[Dataset]
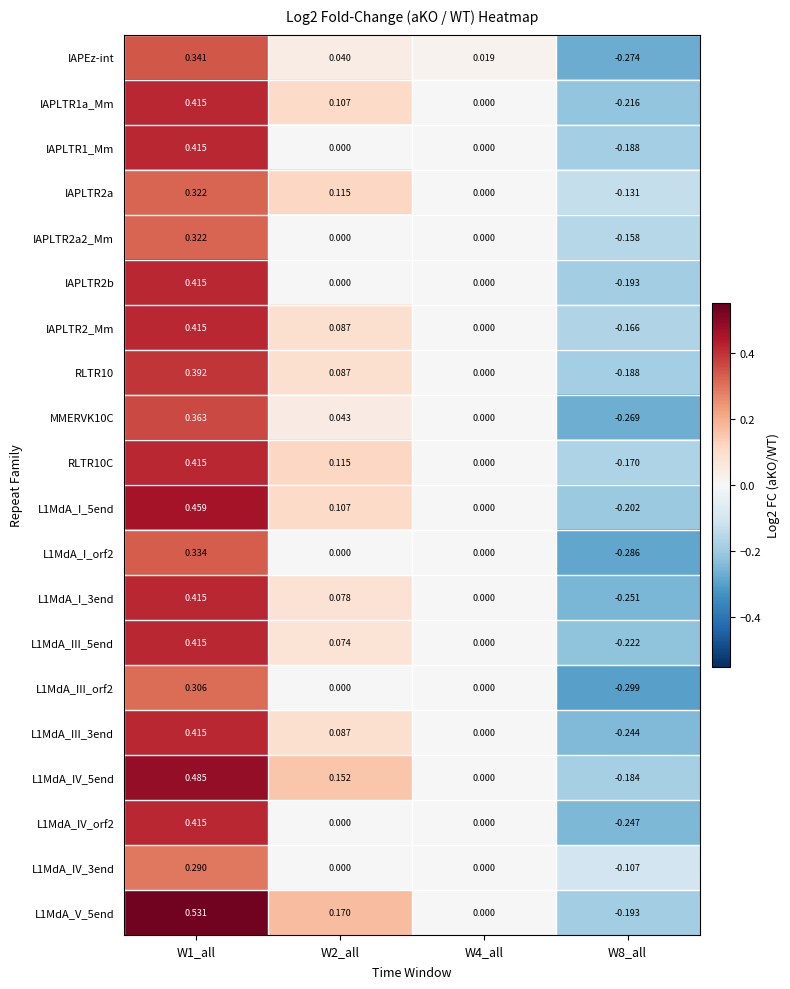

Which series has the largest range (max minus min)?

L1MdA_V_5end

* * *

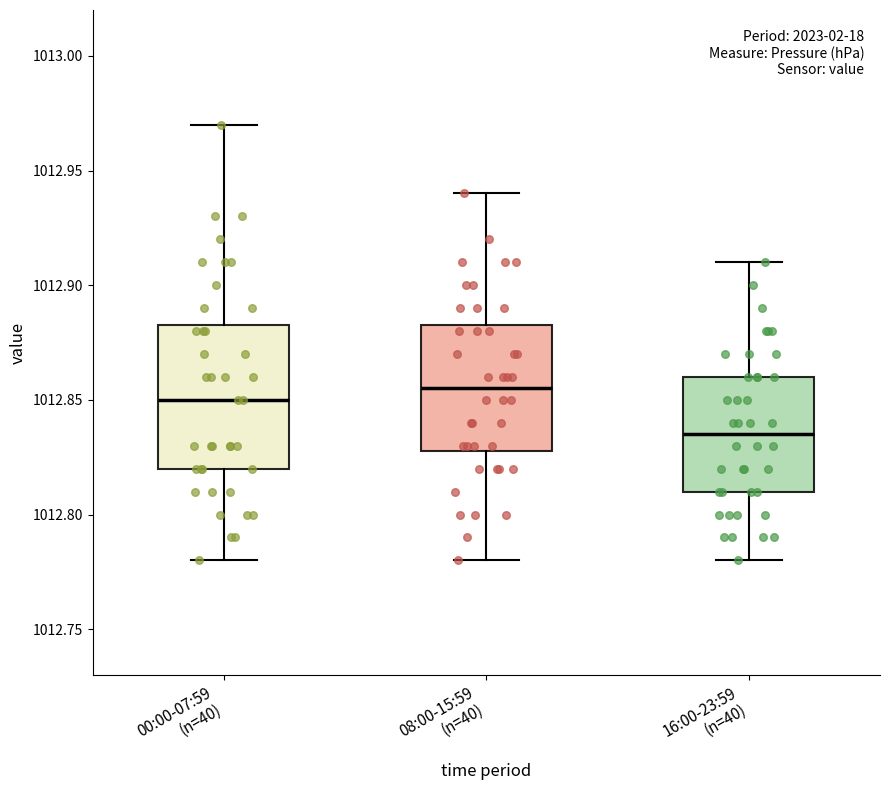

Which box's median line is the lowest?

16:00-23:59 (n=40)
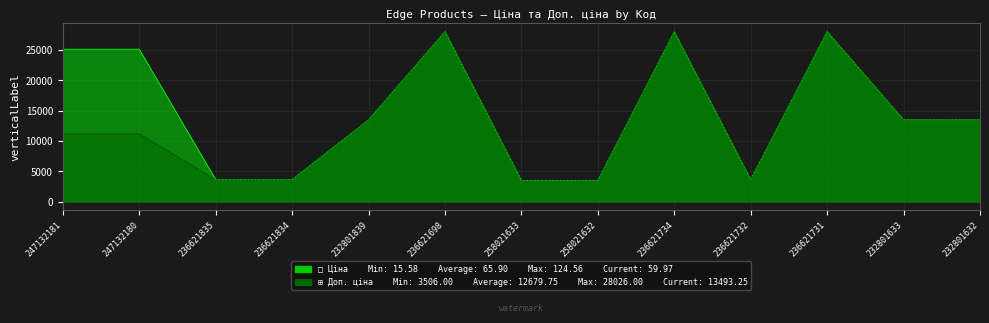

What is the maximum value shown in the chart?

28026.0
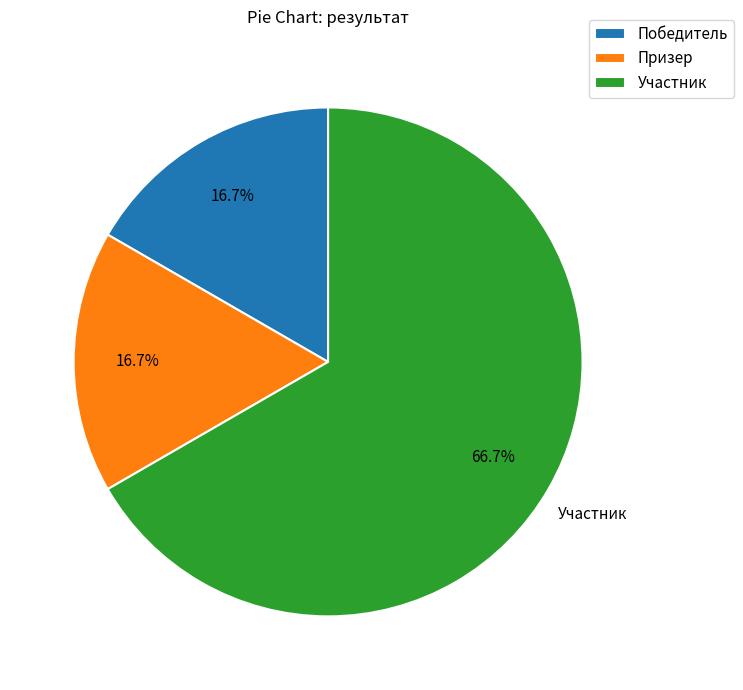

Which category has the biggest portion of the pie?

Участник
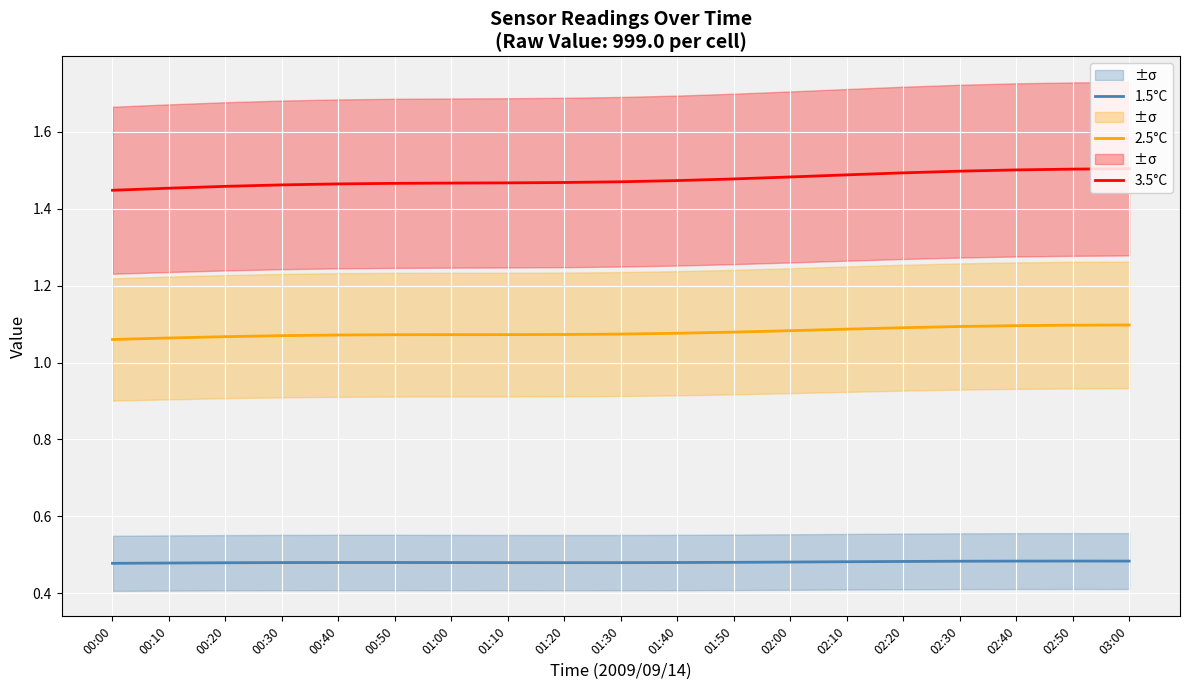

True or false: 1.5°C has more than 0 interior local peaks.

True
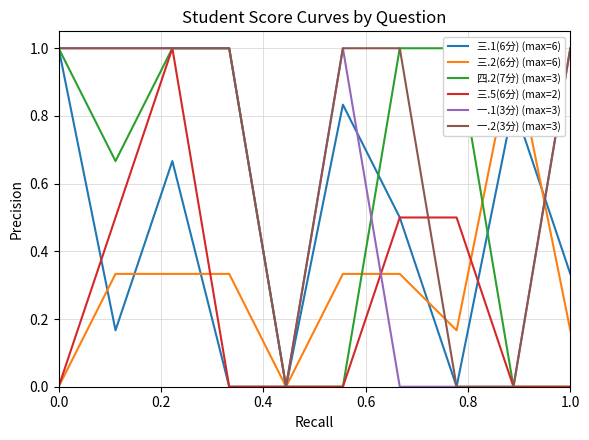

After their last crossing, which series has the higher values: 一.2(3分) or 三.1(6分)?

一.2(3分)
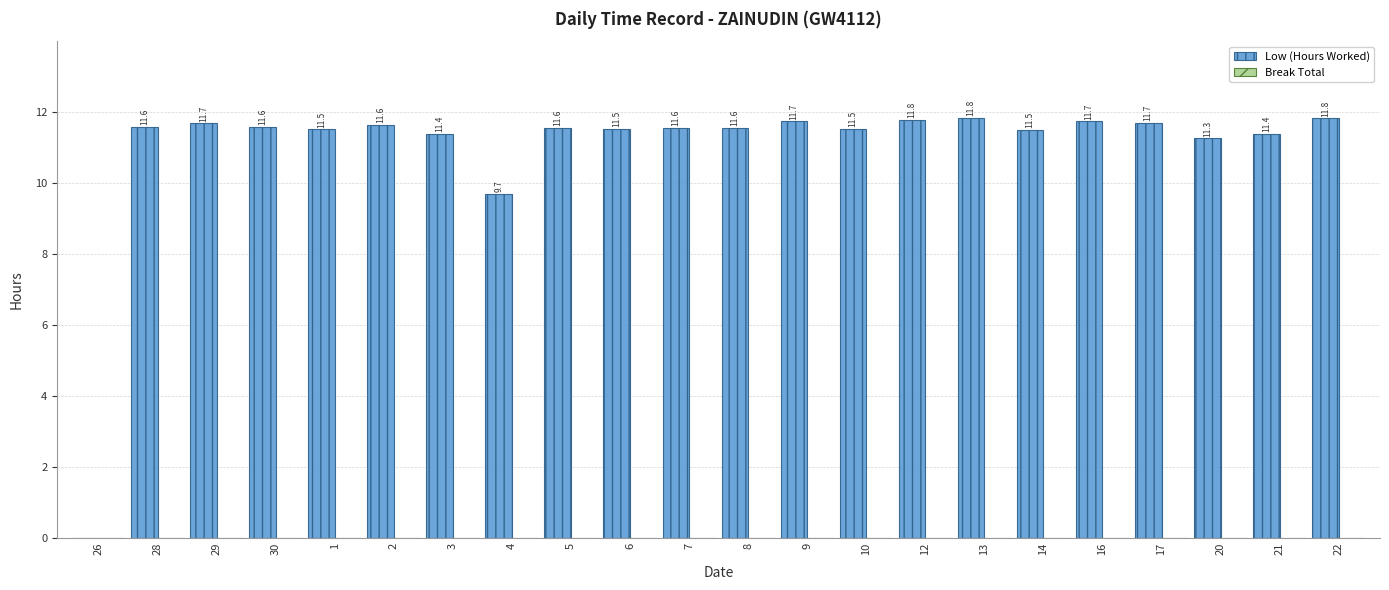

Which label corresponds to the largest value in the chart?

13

[Job] How many lines in the entries above contain the word "True"? Reply with the number alone.

[Response area] 2